[TASK TO COMPLETE] For the entries below, how many lines contain the word "text"? Reply with the number and nothing else.

[WORKING DATA]

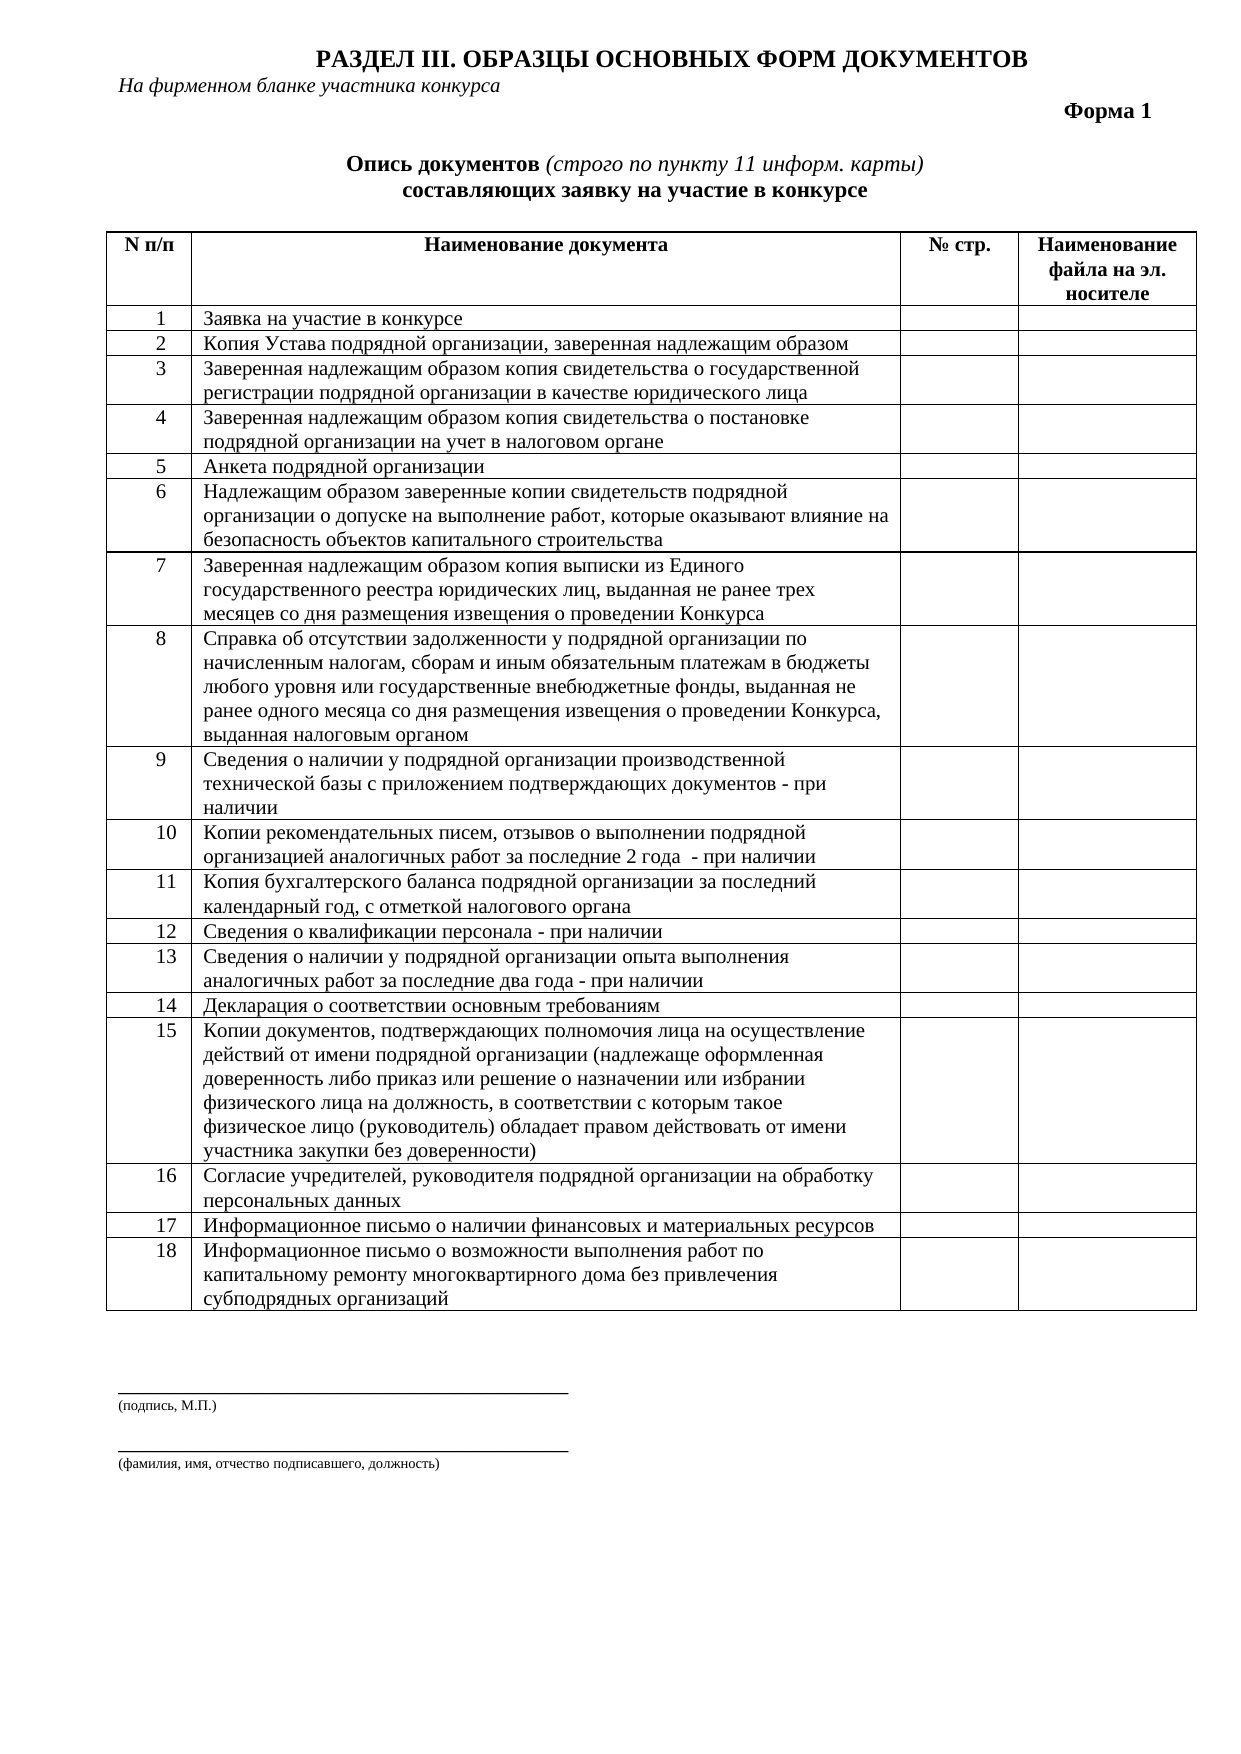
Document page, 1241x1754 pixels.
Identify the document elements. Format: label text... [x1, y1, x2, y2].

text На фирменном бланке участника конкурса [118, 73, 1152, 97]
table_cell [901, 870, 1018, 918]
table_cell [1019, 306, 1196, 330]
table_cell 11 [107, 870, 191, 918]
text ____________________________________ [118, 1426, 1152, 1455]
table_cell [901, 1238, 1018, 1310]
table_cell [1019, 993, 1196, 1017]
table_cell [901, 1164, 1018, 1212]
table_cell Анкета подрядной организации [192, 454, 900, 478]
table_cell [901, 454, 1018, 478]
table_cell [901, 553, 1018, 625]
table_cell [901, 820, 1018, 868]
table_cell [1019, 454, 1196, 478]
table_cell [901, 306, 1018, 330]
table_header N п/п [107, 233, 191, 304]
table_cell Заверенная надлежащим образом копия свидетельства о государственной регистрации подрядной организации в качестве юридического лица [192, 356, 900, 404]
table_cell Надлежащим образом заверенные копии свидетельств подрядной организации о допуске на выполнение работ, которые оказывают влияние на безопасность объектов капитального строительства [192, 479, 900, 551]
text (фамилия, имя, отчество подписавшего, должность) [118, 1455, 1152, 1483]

[SOLUTION FOR THIS EXERCISE] 4